Banks accelerated integration of stablecoins in 2025 as a strategic move to modernize payments, manage liquidity and capture new revenue, even as mass retail use remains distant. Stablecoins have become a focus for wholesale, interbank and B2B flows, supported by regulatory steps such as the GENIUS Act (enacted July 2025) and regional frameworks, and by industry alliances that include major banks and payment processors.
Financial institutions are deploying stablecoins to solve immediate operational frictions: 24/7 settlement, faster cross‑border transfers and programmable money for treasury and custody operations. Major banks are building rails and pilots; one large example is JPMorgan’s Kinexys initiative expanding JPM Coin and planning to open its rails to external partners in 2025.
Industry partnerships include FIS and Fiserv working with a prominent issuer to enable movement of tokenized USDC and EURC for financial institutions, while forecasts cited by industry research range from $500 billion to $4 trillion in stablecoin market capitalization by 2028, reflecting divergent scenarios for institutional uptake.
This institutional push is pragmatic rather than speculative. Four out of five institutions are reportedly already using or exploring stablecoins, driven by efficiency gains and the hunt for payments market share versus fintech challengers. Banks also see tokenized deposits and regulated stablecoins as a way to integrate traditional safeguards—reserves, AML/KYC—into digital rails, with tokenized deposits defined as bank-issued digital representations of deposit balances on a blockchain used for settlement and treasury within institutional ecosystems.
Institutional drivers and market metrics for stablecoins
Despite institutional momentum, retail adoption lags on multiple fronts. Consumer surveys show persistent trust gaps and misunderstandings: about 42% of respondents view stablecoins as volatile, while substantial majorities want regulatory protections—77,4% seek conventional regulation and 66,3% want FDIC‑style insurance.
Network effects remain a hurdle, as more than half of consumers require broad merchant acceptance before considering use, and illicit-use concerns add regulatory pressure with data referenced from Chainalysis pointing to stablecoins accounting for roughly 63% of illicit crypto transaction value.

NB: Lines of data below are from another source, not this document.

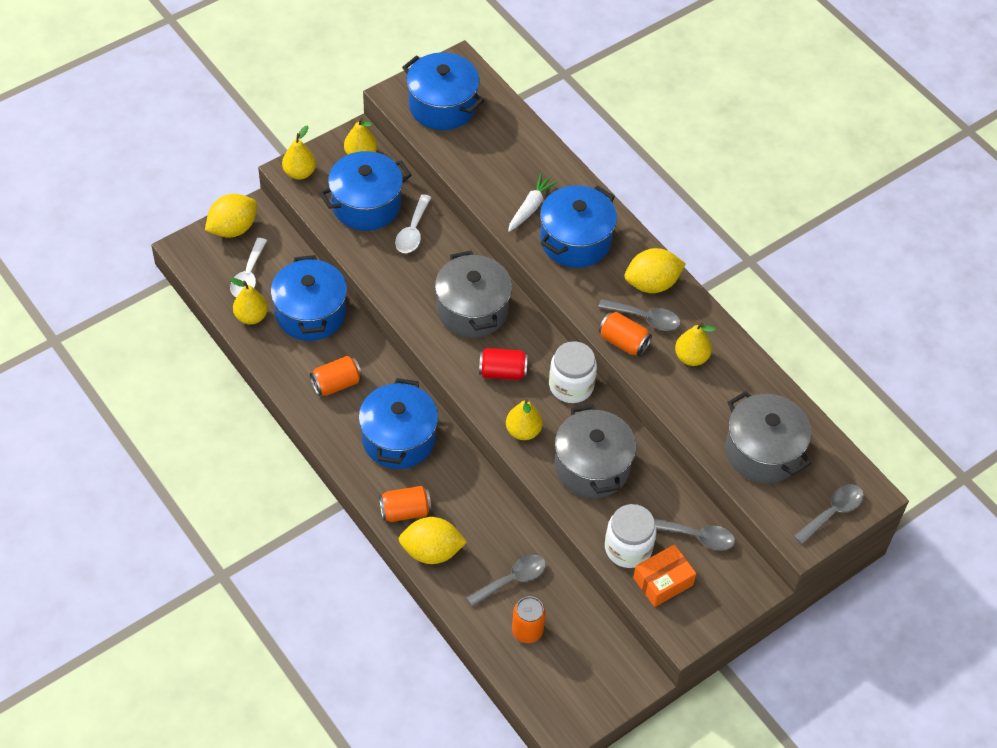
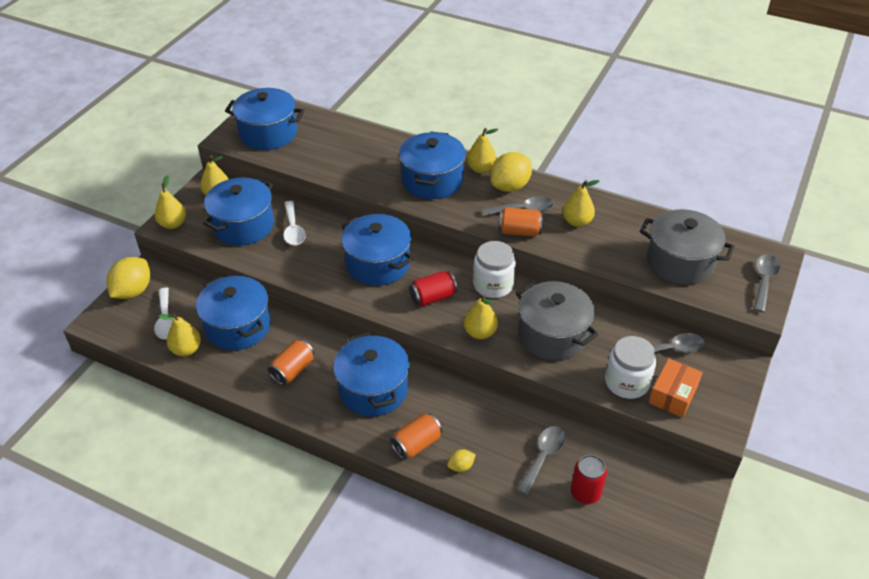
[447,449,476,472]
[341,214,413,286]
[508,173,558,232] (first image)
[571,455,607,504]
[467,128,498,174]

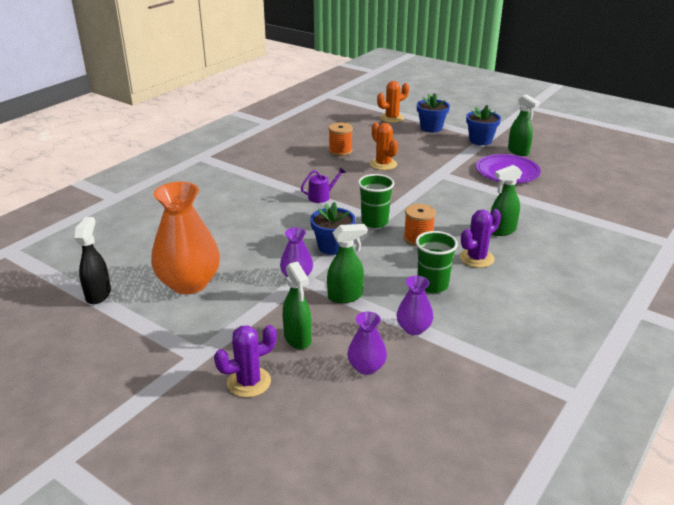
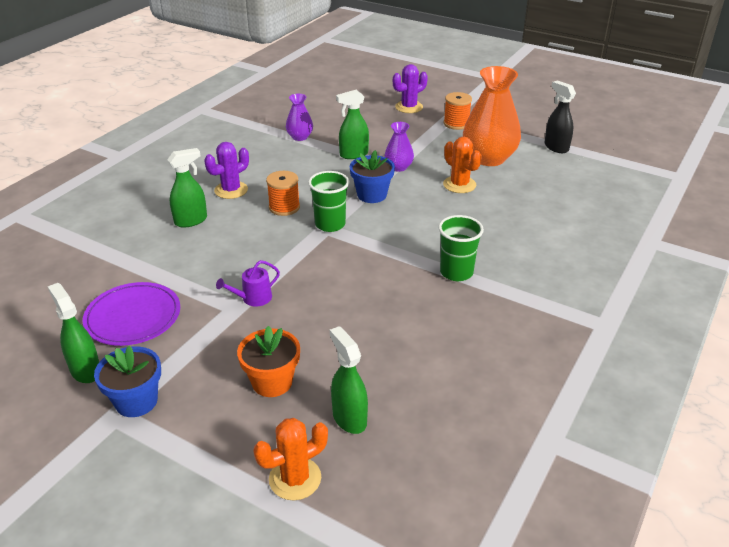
[544,80,576,153]
[330,326,368,434]
[216,260,280,306]
[444,92,472,130]
[347,311,387,375] (first image)
[443,137,482,193]
[438,215,484,281]
[417,93,450,132] (first image)
[237,326,300,397]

Regulatory clarity has progressed for institutions but does not guarantee rapid retail uptake. The GENIUS Act (July 2025) introduced federal rules for payment stablecoins including 100% reserves and stricter AML/KYC, and Europe’s MiCA framework came into effect in mid‑2024.
Banks’ 2025 push into stablecoins reflects an institutional-first adoption curve: they target immediate operational and competitive benefits while retail reach remains constrained by trust, merchant acceptance and regulatory complexity. For market operators, the shift implies changing intraday liquidity patterns and new counterparty exposures without an immediate retail demand shock.